On Feb 23, 2005, at 2:39 AM, Roger Binns wrote:
There is no vendor Python on Windows, so py2exe can make no such distinction.
Technically there is on many HP/Compaq machines :-)
But is that runtime actually "accessible", or is it stashed away in a dark corner?
And in the thread on setting PATH, that is exactly what I need to do since the code is cross platform.
Not really, the only point that matters is when you run "python setup.py py2app". It doesn't matter what the #! line is in your main script or setup.py -- unless of course your setup.py is +x and you start it as an executable, but I don't think that's very common.
I actually can't see *any* benefit to me at all of Apple's Python.
The largest benefit is that you can get binary packages of stuff that work with it.

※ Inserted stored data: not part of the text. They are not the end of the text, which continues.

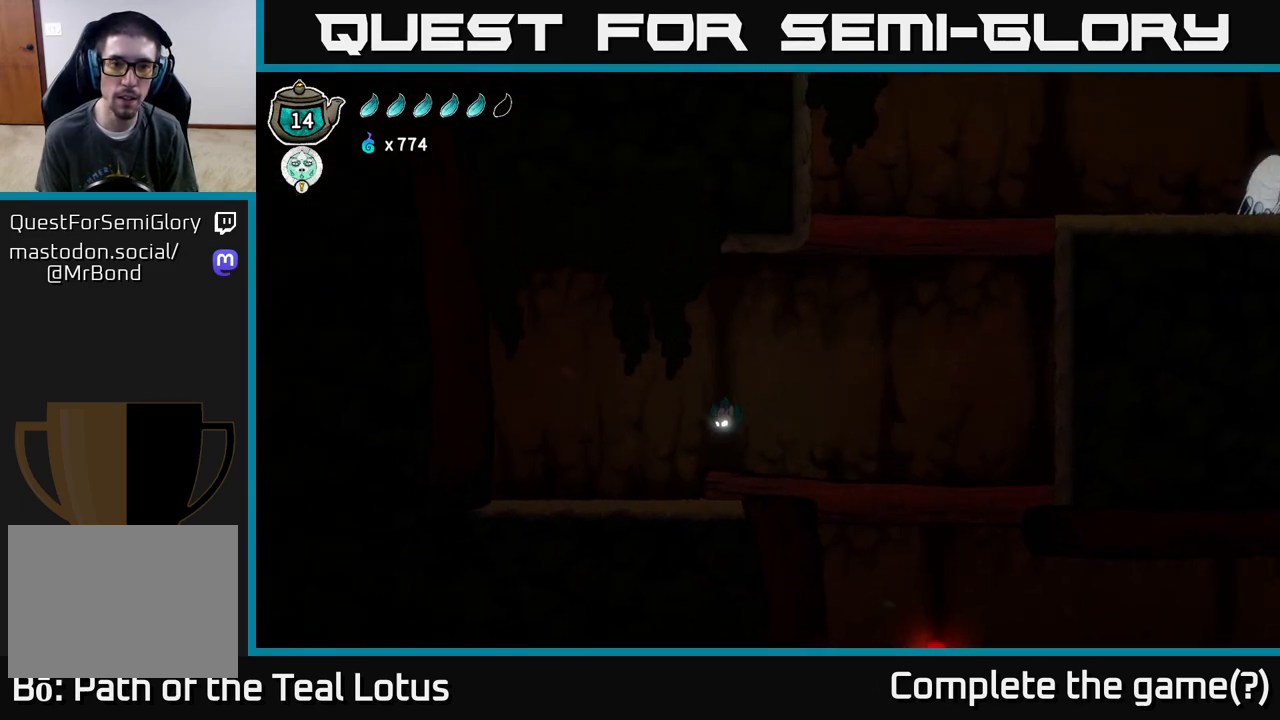
{"buttons": ["A"], "left_stick": "left", "right_stick": "center", "events": [[117, "left_stick", "center"], [183, "left_stick", "left"], [367, "A", "down"]]}
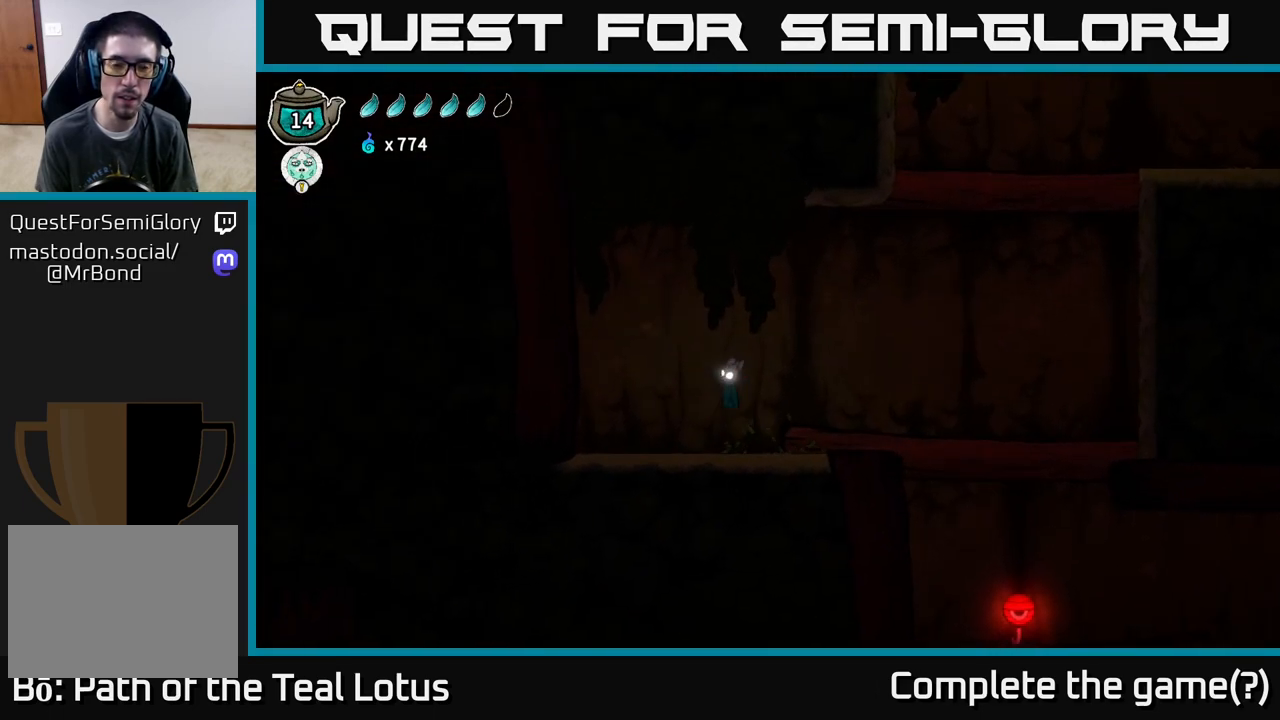
{"buttons": [], "left_stick": "left", "right_stick": "center", "events": [[183, "X", "down"], [400, "X", "up"], [417, "A", "up"]]}
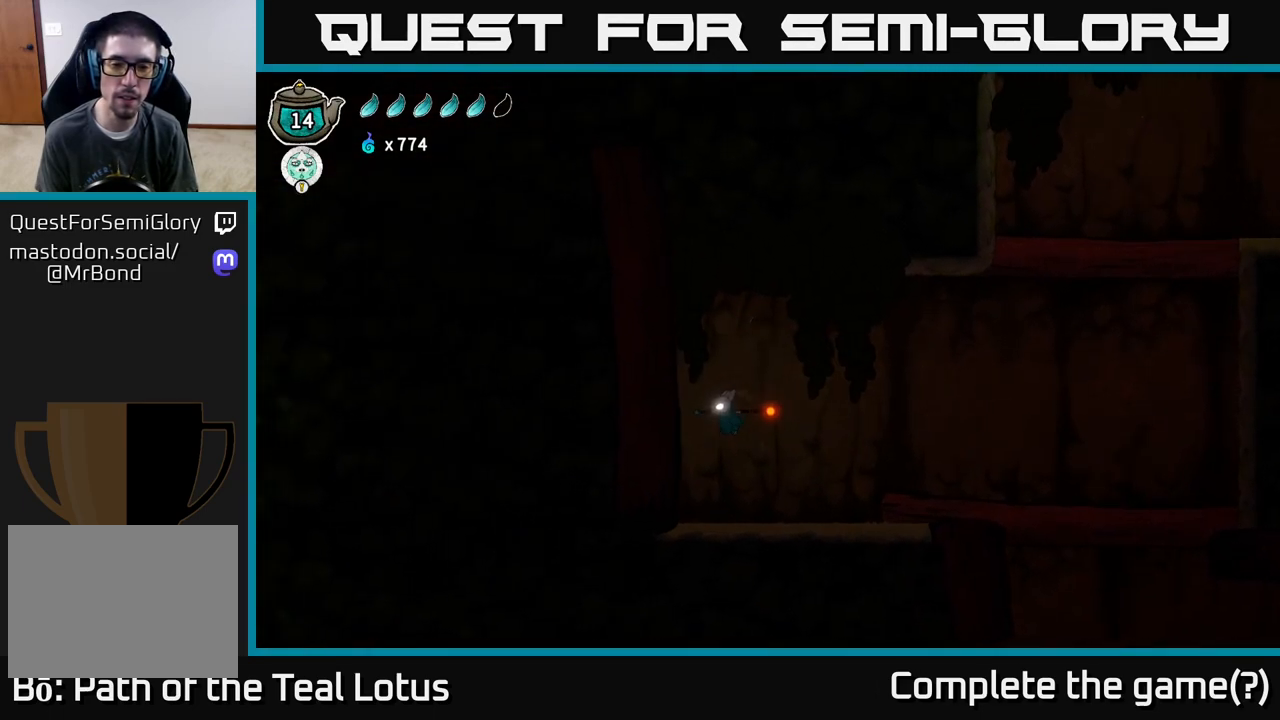
{"buttons": [], "left_stick": "center", "right_stick": "center", "events": [[117, "left_stick", "down"], [433, "left_stick", "center"]]}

With a user framework install of 2.3.5, you'll basically have to find packages designated for Jaguar, since the people that package stuff only support the vendor Python on Panther. These packages generally are compiled with only Jaguar features. For example, there is no unicode version of wxPython available for Jaguar (since libiconv didn't ship on Jaguar, and they don't compile it into wxPython I guess). PyObjC's Jaguar installer is missing some of the support for Mac OS X 10.3 features, etc. In most other cases, Jaguar packages simply are not available.
However, if the packages were built with PantherPythonFix, then they can be trivially migrated from the vendor Python to your installation simply by copying from /Library/Python/2.3 to the appropriate site-packages folder. Unfortunately, very few packages have been built with such an environment (though at least most, but probably all, of the ones that I provide probably are).
As another note, if you are using the MacPython 2.3.5 from Jack's site, it will use Jaguar style linking since it was built for 10.2. So anything built with that Python will not be portable back to the vendor Python.
Are there any instructions anywhere on how to remove Apple's version, and put on an official Python.org blessed version and ensure the latter resides somewhere on my path?
Do not, under any circumstance, remove anything Apple put on your machine. Unless you REALLY know what you're doing.
If you don't want to use Apple's Python, then don't use it, but don't try and get rid of it. Generally, other Python installations cause problems with Apple's (unless it has been PantherPythonFixed), but not vice versa.